Five trade unionists in Hong Kong were found guilty of sedition on Wednesday for producing a series of illustrated children’s books that portrayed the city’s democracy supporters as sheep defending their village from wolves.
The convictions are the latest in a colonial-era sedition offense that authorities used in tandem with a new national security law to stamp out dissent.
The indictment focused on members of a speech therapists’ union who published three illustrated e-books aimed at explaining Hong Kong’s pro-democracy movement to children.
In a book called Defenders of the Sheep Village, a group of wolves attempt to occupy a village of sheep, who fight back and drive off their attackers.
In another, wolves are portrayed as dirty, bringing disease to the sheep’s village.
Lai Man-ling, Melody Yeung, Sidney Ng, Samuel Chan and Fong Tsz-ho, all founding members of the union, were charged with sedition and held in prison for more than a year before their sentence.

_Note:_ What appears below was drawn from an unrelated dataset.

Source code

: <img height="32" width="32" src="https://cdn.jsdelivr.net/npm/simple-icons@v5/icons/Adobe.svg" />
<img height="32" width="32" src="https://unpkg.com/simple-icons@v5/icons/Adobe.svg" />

After a two-month trial, Kwok Wai-kin, a district court judge selected by the government to hear national security cases, found the five guilty of conspiracy to disseminate inflammatory content.
“The inflammatory intent stems not only from the words, but from the words with the forbidden effects intended to result in the minds of children,” Kwok wrote in his ruling.
“Children are led to believe that the PRC (PRC) government comes to Hong Kong with evil intent to take away their homes and ruin their happy lives without even having the right to do so,” he added.
– “Relenting Repression” –
Amnesty International, which recently left Hong Kong over the national security law, called the convictions “an absurd example of relentless repression.”
“Writing books for children is not a crime and trying to educate children about recent events in Hong Kong’s history is not an attempt to incite rebellion,” said Gwen Lee, Amnesty International’s China activist.
During the trial, prosecutors argued that the books contained “anti-China sentiment” and aimed to “incite readers’ hatred of mainland authorities.”
They also said the books should encourage Hong Kongers to discriminate against “mainland Chinese living in Hong Kong”.
The defense argued that the offense of sedition was vaguely defined and that each reader should be allowed to form their own opinion about what the characters in the books represent.
They also warned that a guilty verdict would further criminalize political criticism and have a chilling effect on society.
– Political crackdown –
Until recently, Hong Kong was a bastion of free speech in China and home to a vibrant and open publishing industry.
But Beijing unleashed a full-scale political crackdown on the city in response to huge and sometimes violent pro-democracy protests three years ago.
Sedition was originally a British colonial law and carries a penalty of up to two years in prison.
Until recently, it had not been used for decades.
But it has been adopted by police and prosecutors over the past two years, along with the national security law Beijing imposed on Hong Kong in 2020.
Since then, the city’s once-popular pro-democracy movement has been dismantled.
Most prominent local democracy activists are either in prison, awaiting trial, or have fled abroad.
Dozens of civil society groups, including several unions, have banded together, while a mainland-style censorship rule has been imposed on the film industry.
Books were removed from libraries and curricula rewritten, with authorities instructed to instill patriotism in the city’s children.
Now only people who are considered “loyal patriots” are allowed to run.
Even before the recent crackdown, publishing had become a key target for Chinese authorities.
In 2015, five Hong Kong publishers disappeared behind a bookstore publishing salacious tomes about Chinese Communist Party leaders, later reappearing in custody on the mainland.
The missing bookseller case was itself a partial catalyst for the 2019 pro-democracy protests, which began as a movement against a law allowing extraditions to the mainland’s party-controlled court system.